Was das für Sie bedeutet
Wenn Sie TikTok im Vereinigten Königreich nutzen, sind Sie möglicherweise bereits auf eine Altersprüfungsaufforderung gestoßen, oder Sie werden je nach Verlauf dieser Untersuchung bald eine sehen. Es ist wichtig zu verstehen, dass ein VPN Ihnen nicht helfen kann, biometrische Altersverifikation zu umgehen oder zu vermeiden. Diese Prüfungen sind in die Kontosysteme von TikTok integriert und an Ihr Konto und Gerät gebunden, nicht an Ihren Netzwerkstandort. Daher ändert das Umleiten Ihres Datenverkehrs über einen anderen Server nichts an dem, was die App von Ihnen verlangt.
Was ein VPN tun kann, ist, andere Formen der Nachverfolgung während der Nutzung der Plattform einzuschränken, etwa das Maskieren Ihrer IP-Adresse vor Werbetreibenden oder die Verringerung der Gefährdung in öffentlichen WLANs. Es handelt sich um eine separate Schutzebene der Privatsphäre, nicht um eine Umgehung der Altersverifikationspflichten.
Praktische Handlungsempfehlungen
Bevor Sie einer App biometrische Daten übermitteln, überprüfen Sie, was die Datenschutzrichtlinie der Plattform über Aufbewahrungs- und Löschfristen aussagt.

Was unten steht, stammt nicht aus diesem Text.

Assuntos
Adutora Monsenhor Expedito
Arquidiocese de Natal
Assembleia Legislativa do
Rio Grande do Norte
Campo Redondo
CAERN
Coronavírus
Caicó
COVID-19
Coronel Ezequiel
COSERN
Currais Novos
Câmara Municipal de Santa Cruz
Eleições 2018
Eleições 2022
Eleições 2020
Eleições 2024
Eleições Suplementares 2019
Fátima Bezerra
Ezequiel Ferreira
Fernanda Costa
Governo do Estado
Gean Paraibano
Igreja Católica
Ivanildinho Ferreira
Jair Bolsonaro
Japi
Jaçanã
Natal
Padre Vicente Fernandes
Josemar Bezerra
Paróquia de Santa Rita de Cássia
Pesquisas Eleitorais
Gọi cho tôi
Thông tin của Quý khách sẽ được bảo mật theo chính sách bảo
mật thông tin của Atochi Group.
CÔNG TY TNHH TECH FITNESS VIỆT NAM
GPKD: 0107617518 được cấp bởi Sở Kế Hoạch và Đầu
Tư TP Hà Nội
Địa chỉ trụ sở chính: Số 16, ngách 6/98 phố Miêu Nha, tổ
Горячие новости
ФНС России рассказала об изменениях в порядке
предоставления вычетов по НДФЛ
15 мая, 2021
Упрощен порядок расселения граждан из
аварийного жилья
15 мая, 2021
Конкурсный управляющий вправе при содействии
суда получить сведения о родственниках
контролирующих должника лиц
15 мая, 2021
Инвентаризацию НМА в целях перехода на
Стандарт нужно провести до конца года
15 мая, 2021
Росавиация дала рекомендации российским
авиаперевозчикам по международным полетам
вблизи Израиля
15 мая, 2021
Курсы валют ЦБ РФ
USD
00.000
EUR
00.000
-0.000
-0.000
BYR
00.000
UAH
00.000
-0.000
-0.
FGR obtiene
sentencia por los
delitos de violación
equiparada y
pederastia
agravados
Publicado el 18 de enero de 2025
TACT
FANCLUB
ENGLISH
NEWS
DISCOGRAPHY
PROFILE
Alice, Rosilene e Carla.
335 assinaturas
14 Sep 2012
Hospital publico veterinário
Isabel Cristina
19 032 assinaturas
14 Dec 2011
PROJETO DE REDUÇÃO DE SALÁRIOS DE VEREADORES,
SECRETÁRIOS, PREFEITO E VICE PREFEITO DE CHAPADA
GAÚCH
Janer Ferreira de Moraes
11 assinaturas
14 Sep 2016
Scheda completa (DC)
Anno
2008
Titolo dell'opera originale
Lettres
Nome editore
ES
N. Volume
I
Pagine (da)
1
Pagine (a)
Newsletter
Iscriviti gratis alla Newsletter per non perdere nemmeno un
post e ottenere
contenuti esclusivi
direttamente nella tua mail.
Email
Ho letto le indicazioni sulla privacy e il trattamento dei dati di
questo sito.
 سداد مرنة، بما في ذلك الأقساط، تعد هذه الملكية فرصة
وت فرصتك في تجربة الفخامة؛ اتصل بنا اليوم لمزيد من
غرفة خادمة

Achten Sie darauf, ob die Altersverifikation intern oder von einem Drittanbieter durchgeführt wird, denn das ändert, wer Zugriff auf Ihre Daten hat. Wenn Sie Elternteil sind, überprüfen Sie die Kontoeinstellungen Ihres Kindes und informieren Sie sich, welche Verifikationsmethode TikTok verlangt. Und verfolgen Sie, wie die Untersuchung von Ofcom gegen TikTok voranschreitet, denn die Ergebnisse könnten prägen, wie jede große Plattform künftig im Vereinigten Königreich mit biometrischen Altersprüfungen umgeht.